This has to be one of the oddest dialogues I”ve heard in a while. The American Interest bills the men in the ring: Bernard-Henri Lévy and American Interest editor Francis Fukuyama. The results are actually a bit more interesting than odd even though they seem to talk past each other. It’s a bit like “My Dinner With André” except that neither of them wants to play Wallace Shawn’s character.Bernard-Henri Lévy: I, for one, certainly do not long for the time when Europe had leadership and was calling the shots among the nations! I know its failure well, and I also know the terrible assessment of what my friend Jean-Claude Milner called its "criminal inclinations." Consider the Armenian genocide. Consider the rise of fascist movements and the Spanish Civil War. Consider the implementation of the Final Solution of the alleged "Jewish question."
Not to be missed. Read it all here.
Consider even the next period, the one characterized by the gradual containment of communism and later by the support that had to be provided to the first democratic, anti-totalitarian movements in the countries of captive Europe. On each occasion Europe betrayed. Europe disavowed and made a mockery of its own values. Indeed, on each occasion, Europe was ready to strike the most cynical deals in order to preserve its interests. It's appalling, it's pathetic, but that's the way it is....

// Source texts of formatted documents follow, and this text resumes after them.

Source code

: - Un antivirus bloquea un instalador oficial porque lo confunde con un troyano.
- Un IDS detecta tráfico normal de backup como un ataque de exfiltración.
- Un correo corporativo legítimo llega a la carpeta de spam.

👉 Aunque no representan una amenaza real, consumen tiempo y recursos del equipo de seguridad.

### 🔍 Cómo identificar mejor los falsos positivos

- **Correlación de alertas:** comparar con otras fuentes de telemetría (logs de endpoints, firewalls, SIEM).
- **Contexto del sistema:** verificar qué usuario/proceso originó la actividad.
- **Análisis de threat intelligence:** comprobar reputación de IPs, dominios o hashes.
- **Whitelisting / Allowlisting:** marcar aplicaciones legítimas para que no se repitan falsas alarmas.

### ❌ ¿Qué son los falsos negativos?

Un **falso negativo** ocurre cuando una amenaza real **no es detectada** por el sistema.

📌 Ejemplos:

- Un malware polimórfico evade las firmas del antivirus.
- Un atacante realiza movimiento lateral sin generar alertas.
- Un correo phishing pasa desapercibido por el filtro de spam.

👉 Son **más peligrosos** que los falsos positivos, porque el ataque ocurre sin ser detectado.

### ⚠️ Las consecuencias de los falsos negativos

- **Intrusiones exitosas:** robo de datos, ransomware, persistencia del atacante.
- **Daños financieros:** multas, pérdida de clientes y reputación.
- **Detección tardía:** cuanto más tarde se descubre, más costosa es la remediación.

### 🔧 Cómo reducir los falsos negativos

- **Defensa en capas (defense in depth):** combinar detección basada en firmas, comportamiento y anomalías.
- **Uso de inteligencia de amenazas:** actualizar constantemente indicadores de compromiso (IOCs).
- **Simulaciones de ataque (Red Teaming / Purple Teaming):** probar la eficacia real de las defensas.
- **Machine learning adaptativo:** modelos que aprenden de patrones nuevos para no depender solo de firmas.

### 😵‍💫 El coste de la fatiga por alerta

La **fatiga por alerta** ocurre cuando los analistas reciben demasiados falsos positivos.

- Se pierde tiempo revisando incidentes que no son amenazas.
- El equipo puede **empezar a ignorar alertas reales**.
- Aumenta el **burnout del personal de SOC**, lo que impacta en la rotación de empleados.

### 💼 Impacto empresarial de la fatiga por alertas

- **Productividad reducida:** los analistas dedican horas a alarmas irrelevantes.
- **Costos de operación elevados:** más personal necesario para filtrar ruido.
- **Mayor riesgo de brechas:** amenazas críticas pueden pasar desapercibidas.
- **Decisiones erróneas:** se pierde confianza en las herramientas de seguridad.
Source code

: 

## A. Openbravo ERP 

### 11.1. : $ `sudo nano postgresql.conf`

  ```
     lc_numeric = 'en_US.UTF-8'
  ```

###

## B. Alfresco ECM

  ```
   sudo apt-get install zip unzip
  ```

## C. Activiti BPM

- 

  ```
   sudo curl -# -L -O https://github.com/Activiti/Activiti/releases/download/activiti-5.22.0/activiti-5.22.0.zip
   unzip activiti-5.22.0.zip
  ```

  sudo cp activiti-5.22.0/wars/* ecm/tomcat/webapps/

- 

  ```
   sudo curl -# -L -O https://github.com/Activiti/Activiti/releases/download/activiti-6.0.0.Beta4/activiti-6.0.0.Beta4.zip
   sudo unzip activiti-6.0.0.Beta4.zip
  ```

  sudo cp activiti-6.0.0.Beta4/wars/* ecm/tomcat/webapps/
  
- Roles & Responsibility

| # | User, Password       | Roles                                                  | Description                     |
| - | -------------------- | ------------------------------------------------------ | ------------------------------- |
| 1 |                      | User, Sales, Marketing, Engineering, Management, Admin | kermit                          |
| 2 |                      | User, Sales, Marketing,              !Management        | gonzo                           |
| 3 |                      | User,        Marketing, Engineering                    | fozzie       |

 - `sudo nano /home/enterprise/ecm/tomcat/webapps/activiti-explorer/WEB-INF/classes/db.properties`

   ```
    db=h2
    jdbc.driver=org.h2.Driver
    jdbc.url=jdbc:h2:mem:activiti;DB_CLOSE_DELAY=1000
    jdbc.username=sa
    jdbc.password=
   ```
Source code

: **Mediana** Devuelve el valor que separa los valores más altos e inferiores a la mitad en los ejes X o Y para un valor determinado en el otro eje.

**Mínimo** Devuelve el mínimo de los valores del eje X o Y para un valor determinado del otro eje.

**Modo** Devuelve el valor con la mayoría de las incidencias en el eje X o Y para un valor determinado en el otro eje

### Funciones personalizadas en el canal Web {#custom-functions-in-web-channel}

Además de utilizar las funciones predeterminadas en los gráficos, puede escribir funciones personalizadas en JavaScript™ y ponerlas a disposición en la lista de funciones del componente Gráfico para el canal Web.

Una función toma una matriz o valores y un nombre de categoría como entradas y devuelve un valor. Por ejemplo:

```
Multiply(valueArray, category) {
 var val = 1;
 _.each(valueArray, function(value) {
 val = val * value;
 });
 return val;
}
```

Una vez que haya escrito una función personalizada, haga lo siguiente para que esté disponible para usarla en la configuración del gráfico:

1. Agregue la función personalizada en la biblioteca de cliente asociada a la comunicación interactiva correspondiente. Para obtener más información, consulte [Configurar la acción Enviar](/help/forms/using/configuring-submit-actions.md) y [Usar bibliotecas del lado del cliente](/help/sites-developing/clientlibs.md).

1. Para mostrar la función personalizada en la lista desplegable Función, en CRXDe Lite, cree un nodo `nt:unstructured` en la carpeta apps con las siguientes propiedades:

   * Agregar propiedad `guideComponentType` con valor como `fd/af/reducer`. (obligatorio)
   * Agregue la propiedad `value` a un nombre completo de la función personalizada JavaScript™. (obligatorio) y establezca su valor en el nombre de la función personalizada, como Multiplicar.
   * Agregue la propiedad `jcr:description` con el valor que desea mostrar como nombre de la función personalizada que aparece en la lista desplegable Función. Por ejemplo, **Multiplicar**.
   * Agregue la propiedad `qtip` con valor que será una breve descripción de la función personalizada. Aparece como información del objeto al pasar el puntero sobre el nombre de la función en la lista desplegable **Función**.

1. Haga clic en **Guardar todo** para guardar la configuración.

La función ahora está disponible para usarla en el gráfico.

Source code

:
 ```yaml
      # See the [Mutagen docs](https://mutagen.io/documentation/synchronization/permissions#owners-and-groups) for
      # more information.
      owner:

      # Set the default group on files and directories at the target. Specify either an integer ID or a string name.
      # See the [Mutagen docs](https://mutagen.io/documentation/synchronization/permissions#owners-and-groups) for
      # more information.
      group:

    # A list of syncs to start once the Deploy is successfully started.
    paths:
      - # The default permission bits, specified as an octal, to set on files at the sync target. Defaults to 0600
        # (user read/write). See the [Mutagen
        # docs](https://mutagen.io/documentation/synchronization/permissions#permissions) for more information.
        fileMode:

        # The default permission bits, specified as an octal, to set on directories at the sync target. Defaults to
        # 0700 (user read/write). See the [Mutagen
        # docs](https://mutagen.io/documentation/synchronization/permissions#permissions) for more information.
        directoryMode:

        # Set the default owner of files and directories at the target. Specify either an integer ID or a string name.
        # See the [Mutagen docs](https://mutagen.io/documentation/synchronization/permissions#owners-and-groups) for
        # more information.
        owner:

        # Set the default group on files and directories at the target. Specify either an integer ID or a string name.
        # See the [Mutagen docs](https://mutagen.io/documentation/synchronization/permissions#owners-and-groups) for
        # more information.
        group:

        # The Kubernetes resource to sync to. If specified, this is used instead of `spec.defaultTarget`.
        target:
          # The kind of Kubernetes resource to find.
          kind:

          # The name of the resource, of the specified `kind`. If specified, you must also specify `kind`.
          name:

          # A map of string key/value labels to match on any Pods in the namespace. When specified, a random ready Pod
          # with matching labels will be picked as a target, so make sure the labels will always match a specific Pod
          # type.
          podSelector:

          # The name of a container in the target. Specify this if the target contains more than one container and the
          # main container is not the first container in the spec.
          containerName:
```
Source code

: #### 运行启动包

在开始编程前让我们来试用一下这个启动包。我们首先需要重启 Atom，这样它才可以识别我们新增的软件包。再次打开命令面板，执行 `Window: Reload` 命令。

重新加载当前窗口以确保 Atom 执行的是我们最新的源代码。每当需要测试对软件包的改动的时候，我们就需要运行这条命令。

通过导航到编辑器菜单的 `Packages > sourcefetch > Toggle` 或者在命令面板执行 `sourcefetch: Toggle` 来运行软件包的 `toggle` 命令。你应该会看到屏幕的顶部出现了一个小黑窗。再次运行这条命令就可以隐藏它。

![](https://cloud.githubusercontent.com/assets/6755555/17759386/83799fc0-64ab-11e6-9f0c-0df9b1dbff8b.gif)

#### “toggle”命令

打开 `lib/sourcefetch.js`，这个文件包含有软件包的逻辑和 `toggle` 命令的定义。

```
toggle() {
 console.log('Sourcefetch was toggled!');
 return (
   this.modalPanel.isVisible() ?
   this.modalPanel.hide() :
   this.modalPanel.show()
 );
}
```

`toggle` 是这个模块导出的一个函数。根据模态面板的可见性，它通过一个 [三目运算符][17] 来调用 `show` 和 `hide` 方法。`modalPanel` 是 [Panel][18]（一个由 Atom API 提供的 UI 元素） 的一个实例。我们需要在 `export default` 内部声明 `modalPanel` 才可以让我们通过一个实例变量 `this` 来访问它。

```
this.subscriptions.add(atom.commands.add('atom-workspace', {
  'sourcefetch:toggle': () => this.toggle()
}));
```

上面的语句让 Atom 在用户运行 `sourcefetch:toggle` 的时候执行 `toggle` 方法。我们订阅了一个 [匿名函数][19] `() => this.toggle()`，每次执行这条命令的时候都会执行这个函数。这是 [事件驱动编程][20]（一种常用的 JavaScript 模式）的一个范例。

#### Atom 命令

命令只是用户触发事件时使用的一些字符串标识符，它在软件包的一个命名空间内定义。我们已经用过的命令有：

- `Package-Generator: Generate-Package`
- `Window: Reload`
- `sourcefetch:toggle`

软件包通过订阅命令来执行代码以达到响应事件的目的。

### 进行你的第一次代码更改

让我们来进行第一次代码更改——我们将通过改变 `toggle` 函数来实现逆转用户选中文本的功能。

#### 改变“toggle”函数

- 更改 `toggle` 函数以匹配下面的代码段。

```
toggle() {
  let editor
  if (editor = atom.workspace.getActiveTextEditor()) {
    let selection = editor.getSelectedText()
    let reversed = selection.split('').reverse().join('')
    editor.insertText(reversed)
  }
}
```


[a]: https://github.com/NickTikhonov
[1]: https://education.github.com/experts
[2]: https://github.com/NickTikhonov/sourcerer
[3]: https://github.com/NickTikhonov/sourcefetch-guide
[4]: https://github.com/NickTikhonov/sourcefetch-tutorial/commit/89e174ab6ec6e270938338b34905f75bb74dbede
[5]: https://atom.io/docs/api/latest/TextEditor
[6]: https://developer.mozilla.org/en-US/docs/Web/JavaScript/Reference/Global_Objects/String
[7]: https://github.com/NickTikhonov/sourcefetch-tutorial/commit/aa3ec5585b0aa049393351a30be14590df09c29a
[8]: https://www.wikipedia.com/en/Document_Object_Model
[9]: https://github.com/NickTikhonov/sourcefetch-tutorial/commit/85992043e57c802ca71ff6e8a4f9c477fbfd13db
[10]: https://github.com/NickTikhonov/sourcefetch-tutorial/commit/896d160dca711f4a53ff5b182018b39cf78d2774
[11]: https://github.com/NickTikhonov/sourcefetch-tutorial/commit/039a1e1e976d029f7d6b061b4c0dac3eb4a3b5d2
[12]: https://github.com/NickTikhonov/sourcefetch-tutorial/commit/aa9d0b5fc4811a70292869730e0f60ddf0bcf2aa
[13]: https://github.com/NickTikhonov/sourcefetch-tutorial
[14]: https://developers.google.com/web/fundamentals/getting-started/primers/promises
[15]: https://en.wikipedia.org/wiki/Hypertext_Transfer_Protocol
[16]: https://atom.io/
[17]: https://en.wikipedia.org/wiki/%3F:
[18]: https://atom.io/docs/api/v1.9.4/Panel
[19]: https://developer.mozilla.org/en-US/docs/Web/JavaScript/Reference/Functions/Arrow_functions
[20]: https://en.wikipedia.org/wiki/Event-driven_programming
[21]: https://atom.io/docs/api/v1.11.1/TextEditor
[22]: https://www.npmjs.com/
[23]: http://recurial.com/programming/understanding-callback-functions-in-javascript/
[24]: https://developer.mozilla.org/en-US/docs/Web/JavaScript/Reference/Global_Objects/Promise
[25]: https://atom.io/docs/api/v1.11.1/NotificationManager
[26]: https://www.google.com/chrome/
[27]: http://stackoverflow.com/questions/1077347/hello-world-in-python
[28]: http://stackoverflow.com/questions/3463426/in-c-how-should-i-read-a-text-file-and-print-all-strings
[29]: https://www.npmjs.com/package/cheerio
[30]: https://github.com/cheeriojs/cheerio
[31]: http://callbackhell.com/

Francis Fukuyama: This, it seems to me, is the essential paradox you deal with in American Vertigo: Americans have this incredible energy, they've created a faux paradise in the desert at home and now they want to make deserts bloom in the Middle East. But they go about it in a clumsy and self-defeating way, and they have neither the imperial bloody-mindedness nor the steady judgment to see the project through. Maybe so. But if global leadership were left up to Europeans, they would either acquiesce in whatever exists, or they would make cynical deals to preserve their own narrow interests while talking about universal rights and justice.